$\mathbb{Z}$-Polynomials in an Enumeration Identity

Question

I've conjectured the following identity: For $1 \leqslant k \leqslant l \leqslant n$ and $m \in \mathbb{N}$, \begin{align} \sum_{1 \leqslant i_1 < \cdots < i_l \leqslant n} i_{k}^{m} = \sum_{j = 1}^{m} P_{m,j}(k) \binom{n+j}{l+m}, \end{align} where $P_{m,j}(k)$ generates the $\mathbb{Z}$-polynomial triangle: \begin{align} \begin{array}{cccccc} m / j & 1 & 2 & 3 & 4 & 5 \\ 1 & k & & & & \\ 2 & k & k^{2} & & & \\ 3 & k & 3k^{2} + k & k^{3} & & \\ 4 & k & 7k^{2} + 4k & 6 k^{3} + 4k^{2} + k & k^{4} & \\ 5 & k & 15 k^{2} + 11 k & 25 k^{3} + 30 k^{2} + 11k & 10 k^{4} + 10 k^{3} + 5 k^{2} + k & k^{5} \end{array} \quad etc \end{align} In particular, \begin{align} P_{m,1}(k) & = k \\ P_{m,2}(k) & = (2^{m-1} - 1) k^{2} + (2^{m-1} - m) k \\ P_{m,m-1}(k) & = \sum_{j = 1}^{m-1} \binom{m}{j+1} k^{m-j} \\ P_{m,m}(k) & = k^{m}. \end{align} When $k = 1$, the polynomials specialize to Eulerian numbers.
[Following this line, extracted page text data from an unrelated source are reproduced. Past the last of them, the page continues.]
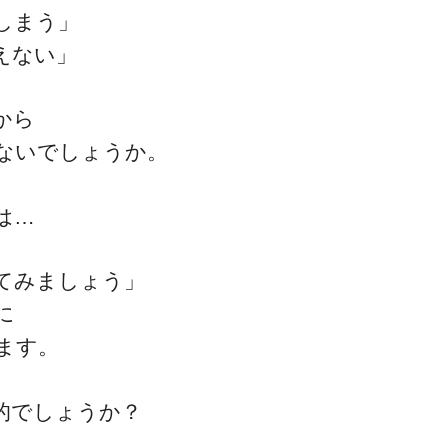
しまう」
えない」
ゴッドハンド通信とは
から
ないでしょうか。
は…
てみましょう」
に
ます。
的でしょうか？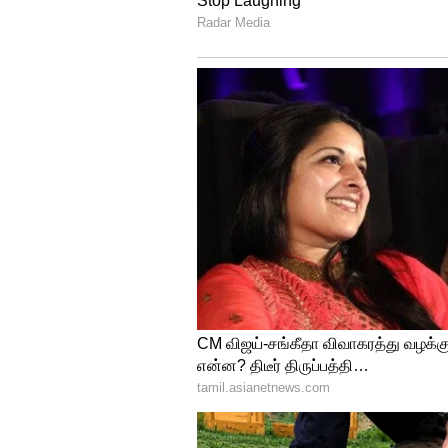
ஆனால், தேர்தல் நேரத்தில் அற
நிறைவேற்றவில்லை. புதுச்சேரிக
திட்டத்தையும் அறிவிக்கவில்லை
முறை புதுச்சேரியில் ஆட்சியில்
நிறைவேற்றாத காரணத்தால்தான் 
தேர்தலில் சபாநாயகர் உள்ளிட்ட
தோற்றுபோயினர். தற்போது ஆட்சி
செய்திருக்கிறார்கள்? வேலைவா
கொண்டு வந்துள்ளார்களா?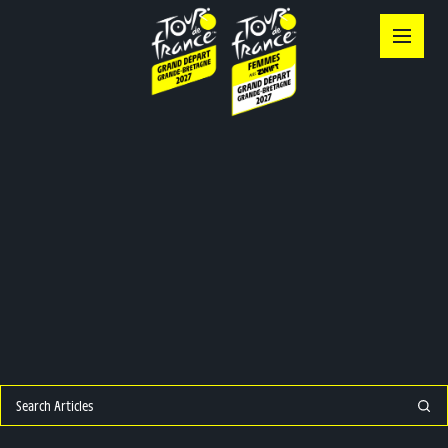
Skip to content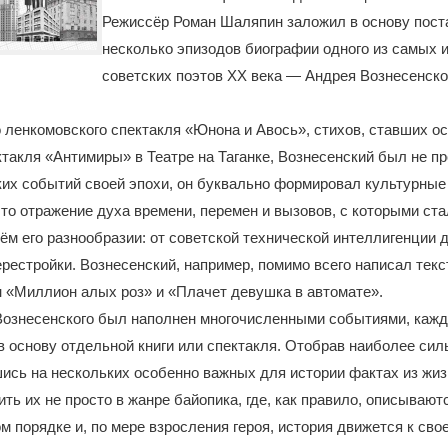
Режиссёр Роман Шаляпин заложил в основу пост
несколько эпизодов биографии одного из самых 
советских поэтов XX века — Андрея Вознесенско
 ленкомовского спектакля «Юнона и Авось», стихов, ставших о
ктакля «Антимиры» в Театре на Таганке, Вознесенский был не п
их событий своей эпохи, он буквально формировал культурные 
то отражение духа времени, перемен и вызовов, с которыми ст
ём его разнообразии: от советской технической интеллигенции 
ерестройки. Вознесенский, например, помимо всего написал тек
 «Миллион алых роз» и «Плачет девушка в автомате».
Вознесенского был наполнен многочисленными событиями, кажд
в основу отдельной книги или спектакля. Отобрав наиболее си
сь на нескольких особенно важных для истории фактах из жизн
ть их не просто в жанре байопика, где, как правило, описывают
м порядке и, по мере взросления героя, история движется к сво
Summing over $j$, I conjecture \begin{align} \sum_{j = 1}^{m} P_{m,j}(k) = \sum_{l = 0}^{m} |s(m,l)|k^{l} = (k)_{m}, \end{align} where $s(m,l)$ is the $(m,l)^{\text{th}}$-Stirling Number of the first kind. Are these polynomials well known?